Used in Organic Synthesis:
Bicyclo[1.1.1]pentane-1-carboxylic acid, 3-formyl-, methyl ester (9CI) is used as a key intermediate in organic synthesis for the creation of complex organic molecules. Its unique structure and reactivity make it a valuable component in the synthesis of various compounds.
Used in Pharmaceutical Production:
In the pharmaceutical industry, Bicyclo[1.1.1]pentane-1-carboxylic acid, 3-formyl-, methyl ester (9CI) is employed as an intermediate in the production of various drugs. Its role in the synthesis of active pharmaceutical ingredients contributes to the development of new medications with potential therapeutic benefits.

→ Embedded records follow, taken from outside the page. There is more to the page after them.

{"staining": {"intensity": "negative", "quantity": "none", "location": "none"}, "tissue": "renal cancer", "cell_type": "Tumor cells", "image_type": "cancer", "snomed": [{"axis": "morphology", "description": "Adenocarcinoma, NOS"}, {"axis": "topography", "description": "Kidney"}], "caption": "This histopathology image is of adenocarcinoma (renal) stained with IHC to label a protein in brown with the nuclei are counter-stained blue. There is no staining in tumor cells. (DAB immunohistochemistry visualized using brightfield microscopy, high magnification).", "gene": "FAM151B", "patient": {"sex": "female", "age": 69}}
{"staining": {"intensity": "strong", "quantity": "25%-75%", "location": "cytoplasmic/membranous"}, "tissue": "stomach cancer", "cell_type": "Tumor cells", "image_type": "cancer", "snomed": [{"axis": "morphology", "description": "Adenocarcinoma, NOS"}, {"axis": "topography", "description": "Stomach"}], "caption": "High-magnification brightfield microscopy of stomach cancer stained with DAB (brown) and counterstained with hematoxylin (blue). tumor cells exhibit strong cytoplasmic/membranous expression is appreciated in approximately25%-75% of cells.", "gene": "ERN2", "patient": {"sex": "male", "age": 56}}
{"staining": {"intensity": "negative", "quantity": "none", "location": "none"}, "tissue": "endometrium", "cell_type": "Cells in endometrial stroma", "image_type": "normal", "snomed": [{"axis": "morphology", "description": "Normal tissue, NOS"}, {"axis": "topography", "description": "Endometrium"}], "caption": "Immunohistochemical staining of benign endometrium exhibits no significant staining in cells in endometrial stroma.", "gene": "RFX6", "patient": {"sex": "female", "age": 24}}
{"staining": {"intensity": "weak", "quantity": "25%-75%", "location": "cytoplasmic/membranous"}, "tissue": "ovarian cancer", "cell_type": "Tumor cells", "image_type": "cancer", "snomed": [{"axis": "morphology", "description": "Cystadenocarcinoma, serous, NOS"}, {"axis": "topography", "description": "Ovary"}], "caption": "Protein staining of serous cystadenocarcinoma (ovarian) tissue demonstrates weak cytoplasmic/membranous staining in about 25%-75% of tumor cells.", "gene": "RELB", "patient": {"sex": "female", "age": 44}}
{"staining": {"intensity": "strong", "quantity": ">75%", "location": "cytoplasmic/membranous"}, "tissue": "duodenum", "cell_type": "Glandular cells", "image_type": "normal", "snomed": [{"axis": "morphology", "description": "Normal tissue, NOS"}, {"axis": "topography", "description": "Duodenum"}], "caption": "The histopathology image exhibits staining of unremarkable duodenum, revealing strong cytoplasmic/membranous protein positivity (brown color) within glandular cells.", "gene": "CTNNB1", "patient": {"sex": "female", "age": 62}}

Used in Agrochemical Production:
Bicyclo[1.1.1]pentane-1-carboxylic acid, 3-formyl-, methyl ester (9CI) also finds application in the agrochemical industry, where it serves as an intermediate in the synthesis of various agrochemicals. Its use in this field highlights its versatility and importance in the development of agricultural products.
Used in Medicinal Chemistry Research:
Bicyclo[1.1.1]pentane-1-carboxylic acid, 3-formyl-, methyl ester (9CI) is utilized in medicinal chemistry for the development of new drug candidates. Its unique properties and reactivity make it a promising building block for the design and synthesis of innovative pharmaceuticals with potential therapeutic applications.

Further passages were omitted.